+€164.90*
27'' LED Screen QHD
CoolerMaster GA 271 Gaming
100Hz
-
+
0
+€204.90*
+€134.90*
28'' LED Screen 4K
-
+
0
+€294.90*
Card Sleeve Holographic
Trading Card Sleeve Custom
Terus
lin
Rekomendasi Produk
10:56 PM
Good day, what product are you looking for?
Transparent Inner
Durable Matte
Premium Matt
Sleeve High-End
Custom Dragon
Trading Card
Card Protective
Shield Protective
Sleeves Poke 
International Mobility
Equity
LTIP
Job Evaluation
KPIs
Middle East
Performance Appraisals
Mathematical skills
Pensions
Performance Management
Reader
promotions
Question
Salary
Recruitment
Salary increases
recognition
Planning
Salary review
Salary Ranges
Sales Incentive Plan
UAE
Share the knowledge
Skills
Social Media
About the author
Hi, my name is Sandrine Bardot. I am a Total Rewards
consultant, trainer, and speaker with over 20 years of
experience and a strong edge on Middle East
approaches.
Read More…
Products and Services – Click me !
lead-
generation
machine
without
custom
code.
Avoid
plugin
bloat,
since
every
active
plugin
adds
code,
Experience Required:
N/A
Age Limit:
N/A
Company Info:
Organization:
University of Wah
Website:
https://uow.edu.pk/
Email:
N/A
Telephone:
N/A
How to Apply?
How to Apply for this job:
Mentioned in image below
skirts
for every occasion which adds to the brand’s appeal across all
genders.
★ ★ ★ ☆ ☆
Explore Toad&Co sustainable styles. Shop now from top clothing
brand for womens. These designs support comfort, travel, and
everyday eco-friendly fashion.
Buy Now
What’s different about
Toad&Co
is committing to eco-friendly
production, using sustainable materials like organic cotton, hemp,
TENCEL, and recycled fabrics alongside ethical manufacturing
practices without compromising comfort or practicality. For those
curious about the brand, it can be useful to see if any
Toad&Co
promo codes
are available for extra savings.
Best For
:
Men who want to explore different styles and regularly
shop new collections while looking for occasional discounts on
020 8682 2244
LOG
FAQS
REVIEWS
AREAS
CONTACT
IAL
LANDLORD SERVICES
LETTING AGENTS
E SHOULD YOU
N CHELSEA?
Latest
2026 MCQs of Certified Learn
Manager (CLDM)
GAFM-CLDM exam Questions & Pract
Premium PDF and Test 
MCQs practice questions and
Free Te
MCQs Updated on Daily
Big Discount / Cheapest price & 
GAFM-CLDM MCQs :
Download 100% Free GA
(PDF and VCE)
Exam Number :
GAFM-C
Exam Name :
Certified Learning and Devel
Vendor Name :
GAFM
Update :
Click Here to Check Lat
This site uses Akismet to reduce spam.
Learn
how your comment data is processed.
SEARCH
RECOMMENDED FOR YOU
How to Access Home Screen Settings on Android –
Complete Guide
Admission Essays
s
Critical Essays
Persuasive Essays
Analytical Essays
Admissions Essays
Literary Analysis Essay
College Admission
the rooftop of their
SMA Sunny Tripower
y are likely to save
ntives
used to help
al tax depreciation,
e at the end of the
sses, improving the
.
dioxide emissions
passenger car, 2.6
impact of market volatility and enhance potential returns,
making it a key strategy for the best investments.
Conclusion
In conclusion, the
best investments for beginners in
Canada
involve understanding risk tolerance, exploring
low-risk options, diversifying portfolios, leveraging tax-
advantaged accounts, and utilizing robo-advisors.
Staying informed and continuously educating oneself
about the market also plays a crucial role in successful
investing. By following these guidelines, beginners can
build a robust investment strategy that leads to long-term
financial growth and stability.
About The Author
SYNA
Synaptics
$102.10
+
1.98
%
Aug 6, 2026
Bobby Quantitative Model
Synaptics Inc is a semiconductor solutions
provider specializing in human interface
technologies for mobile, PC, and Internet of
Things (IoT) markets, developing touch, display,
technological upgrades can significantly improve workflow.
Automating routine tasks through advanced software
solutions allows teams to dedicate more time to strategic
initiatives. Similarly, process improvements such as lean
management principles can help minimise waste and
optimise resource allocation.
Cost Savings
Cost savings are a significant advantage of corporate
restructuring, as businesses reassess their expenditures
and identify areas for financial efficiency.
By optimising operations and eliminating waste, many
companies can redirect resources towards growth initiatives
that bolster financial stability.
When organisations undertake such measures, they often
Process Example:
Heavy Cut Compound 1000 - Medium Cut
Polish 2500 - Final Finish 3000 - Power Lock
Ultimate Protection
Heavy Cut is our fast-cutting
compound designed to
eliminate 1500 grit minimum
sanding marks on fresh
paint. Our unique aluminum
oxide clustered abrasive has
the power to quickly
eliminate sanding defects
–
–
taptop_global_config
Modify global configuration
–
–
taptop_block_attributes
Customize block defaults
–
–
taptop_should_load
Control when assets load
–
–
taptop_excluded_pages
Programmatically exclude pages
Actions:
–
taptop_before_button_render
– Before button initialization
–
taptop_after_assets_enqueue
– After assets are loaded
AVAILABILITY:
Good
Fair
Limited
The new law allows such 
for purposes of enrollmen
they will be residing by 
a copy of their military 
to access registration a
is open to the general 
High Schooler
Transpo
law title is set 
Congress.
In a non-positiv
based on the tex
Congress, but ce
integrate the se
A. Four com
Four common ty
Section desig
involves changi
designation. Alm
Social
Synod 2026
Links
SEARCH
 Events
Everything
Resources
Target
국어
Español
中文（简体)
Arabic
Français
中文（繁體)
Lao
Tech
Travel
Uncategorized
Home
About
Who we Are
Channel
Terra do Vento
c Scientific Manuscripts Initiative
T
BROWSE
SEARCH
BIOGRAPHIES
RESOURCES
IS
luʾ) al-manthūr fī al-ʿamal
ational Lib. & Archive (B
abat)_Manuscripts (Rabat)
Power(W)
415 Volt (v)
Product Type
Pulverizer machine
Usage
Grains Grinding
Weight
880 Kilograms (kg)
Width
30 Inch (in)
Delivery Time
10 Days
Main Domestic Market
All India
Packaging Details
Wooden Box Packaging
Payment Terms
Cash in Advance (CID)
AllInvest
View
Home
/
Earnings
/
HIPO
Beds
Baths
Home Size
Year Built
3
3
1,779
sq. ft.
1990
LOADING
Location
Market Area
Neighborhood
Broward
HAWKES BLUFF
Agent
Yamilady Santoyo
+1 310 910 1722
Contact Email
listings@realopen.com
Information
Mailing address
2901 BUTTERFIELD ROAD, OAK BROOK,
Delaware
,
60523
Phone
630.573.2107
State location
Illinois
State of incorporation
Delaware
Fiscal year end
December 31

--- --- ---

Reproduce the text of the entries verbatim, from the very beginning through the line containing "Job Evaluation", including both of those ends.

— RESULT BELOW —
+€164.90*
27'' LED Screen QHD
CoolerMaster GA 271 Gaming
100Hz
-
+
0
+€204.90*
+€134.90*
28'' LED Screen 4K
-
+
0
+€294.90*
Card Sleeve Holographic
Trading Card Sleeve Custom
Terus
lin
Rekomendasi Produk
10:56 PM
Good day, what product are you looking for?
Transparent Inner
Durable Matte
Premium Matt
Sleeve High-End
Custom Dragon
Trading Card
Card Protective
Shield Protective
Sleeves Poke 
International Mobility
Equity
LTIP
Job Evaluation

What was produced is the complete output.